Challenges in Integrating DOM Chemodiversity into Kinetic Models of Soil Respiration for Improved Carbon Cycling Predictions

Chemodiversity of dissolved organic matter (DOM) has been proposed as an ecosystem property controlling the microbial metabolism; thus, the fate of carbon (C) in soils. Recent research suggests that accounting for DOM chemodiversity can improve the accuracy of process-based C cycling models; however, this approach has never been validated at continental U.S. scale. In this study, we used statistical and kinetic modeling approaches to evaluate how DOM chemodiversity affects soil respiration and whether incorporating it in kinetic models improves respiration prediction. We utilized paired high resolution FTICR-MS descriptions of DOM chemistry and soil respiration rate measurements from 63 topsoils across the USA, provided by the Molecular Observation Network. Regression analysis revealed that DOM alpha diversity (defined as the number of detected organic compounds) interacted nonlinearly with dissolved organic C (DOC) and water-extractable total nitrogen (WETN) concentrations. Soils with high DOC and WETN concentrations, showed decreased soil respiration with increasing alpha diversity, while soils with low DOC and WETN concentrations showed increased respiration. Therefore, DOM chemodiversity controlled the plausible tradeoff in microbial metabolism leading to either loss of C through respiration or SOM buildup through increased microbial growth. This finding implies that chemodiversity, as a parameter, has the potential to increase the accuracy of soil C cycling models.

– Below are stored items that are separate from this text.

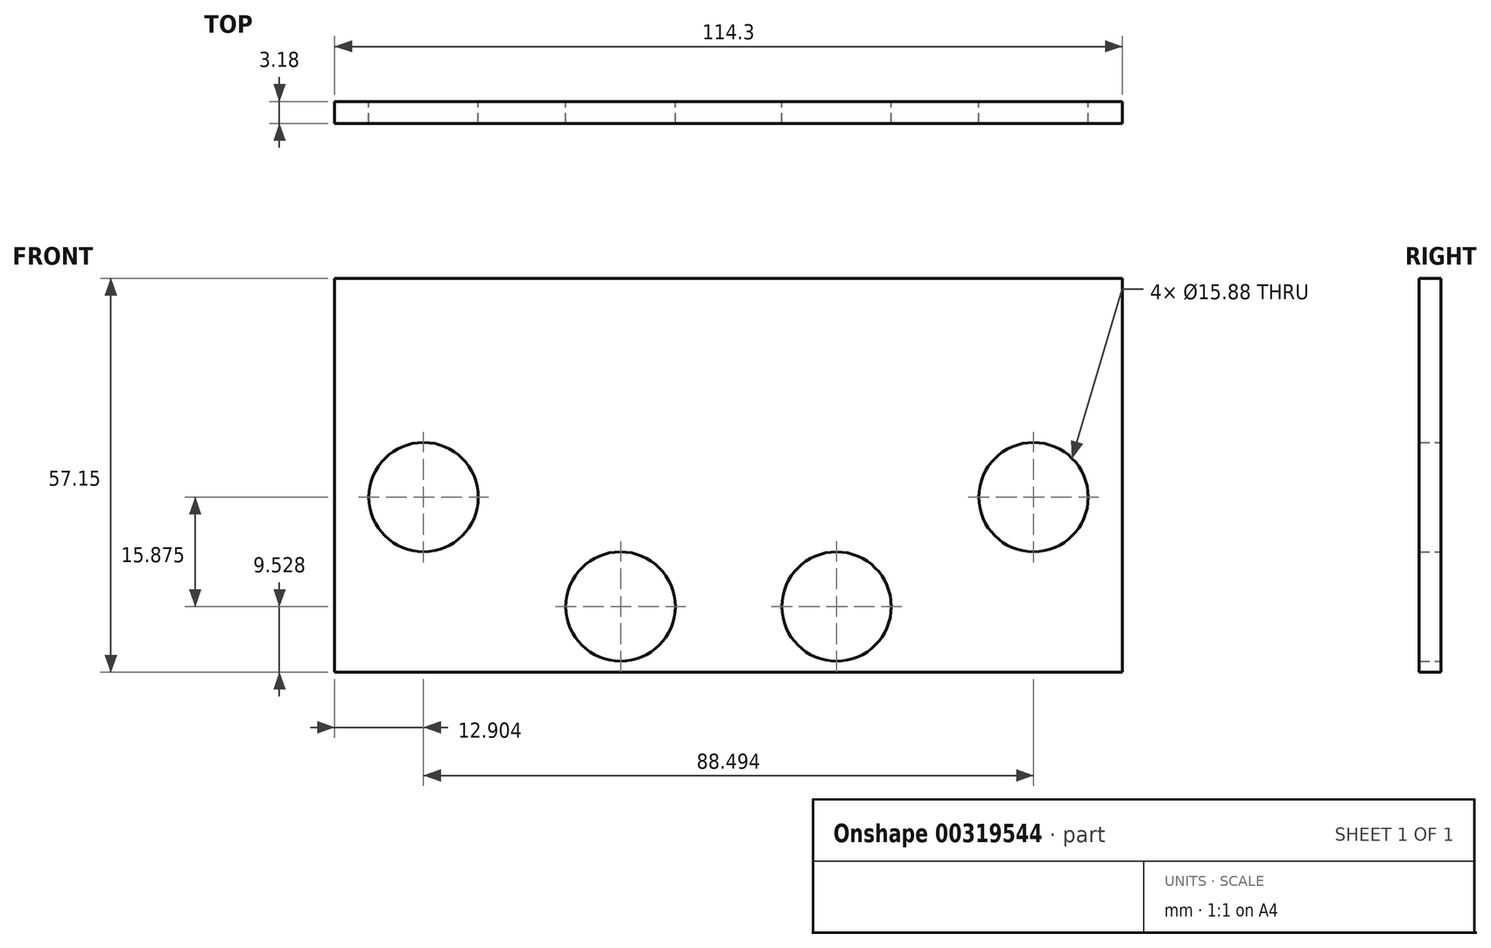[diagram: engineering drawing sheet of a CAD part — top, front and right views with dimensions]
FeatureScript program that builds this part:
annotation { "Feature Type Name" : "Feature", "Feature Type Description" : "" }
export const myFeature = defineFeature(function(context is Context, id is Id, definition is map)
    precondition{}
    {
        {
            var Q0;
            Q0=qCreatedBy(makeId("Front.planeOp"),FACE);
            var sketch = newSketch(context, id + "F0", { "sketchPlane" : qUnion([Q0])});
            skCircle(sketch, "E0", {"center": v(-63.02, -15.39) * mm, "radius": 7.94 * mm});
            skCircle(sketch, "E1", {"center": v(-34.44, -31.26) * mm, "radius": 7.94 * mm});
            skCircle(sketch, "E2", {"center": v(-3.1, -31.26) * mm, "radius": 7.94 * mm});
            skCircle(sketch, "E3", {"center": v(25.48, -15.39) * mm, "radius": 7.94 * mm});
            skLineSegment(sketch, "E4.bottom", {"start": v(-75.92, -40.79) * mm, "end": v(38.38, -40.79) * mm});
            skLineSegment(sketch, "E4.top", {"start": v(-75.92, 16.36) * mm, "end": v(38.38, 16.36) * mm});
            skLineSegment(sketch, "E4.left", {"start": v(-75.92, -40.79) * mm, "end": v(-75.92, 16.36) * mm});
            skLineSegment(sketch, "E4.right", {"start": v(38.38, -40.79) * mm, "end": v(38.38, 16.36) * mm});
            skLineSegment(sketch, "E5.bottom", {"start": v(-50.52, 16.36) * mm, "end": v(-28.3, 16.36) * mm});
            skLineSegment(sketch, "E5.top", {"start": v(-50.52, 0.49) * mm, "end": v(-28.3, 0.49) * mm});
            skLineSegment(sketch, "E5.left", {"start": v(-50.52, 16.36) * mm, "end": v(-50.52, 0.49) * mm});
            skLineSegment(sketch, "E5.right", {"start": v(-28.3, 16.36) * mm, "end": v(-28.3, 0.49) * mm});
            skLineSegment(sketch, "E6.top", {"start": v(-9.24, 0.49) * mm, "end": v(12.98, 0.49) * mm});
            skLineSegment(sketch, "E6.left", {"start": v(-9.24, 16.36) * mm, "end": v(-9.24, 0.49) * mm});
            skLineSegment(sketch, "E6.right", {"start": v(12.98, 16.36) * mm, "end": v(12.98, 0.49) * mm});
            skSolve(sketch);
        }
        {
            var Q0;
            Q0 = qSketchRegion(id + "F0", true);
            extrude(context, id + "F1", {"entities" : qUnion([Q0]), "depth" : 3.17 * mm});
        }
    });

To evaluate respiration rate dependence on chemodiversity as a parameter, we tested three kinetic models: (1) as a function of DOC concentration only, (2) with model parameters informed by average DOM chemodiversity and (3) by chemodiversity calculated within chemical classes of DOM. All three models predicted respiration with similar accuracy. This inability suggests that current kinetic formulations do not adequately represent chemodiversity–microbial metabolism interactions. Therefore, we advise future studies to explore the effects of DOM chemodiversity, with consideration of its interactions with tradeoffs in microbial traits and environmental conditions.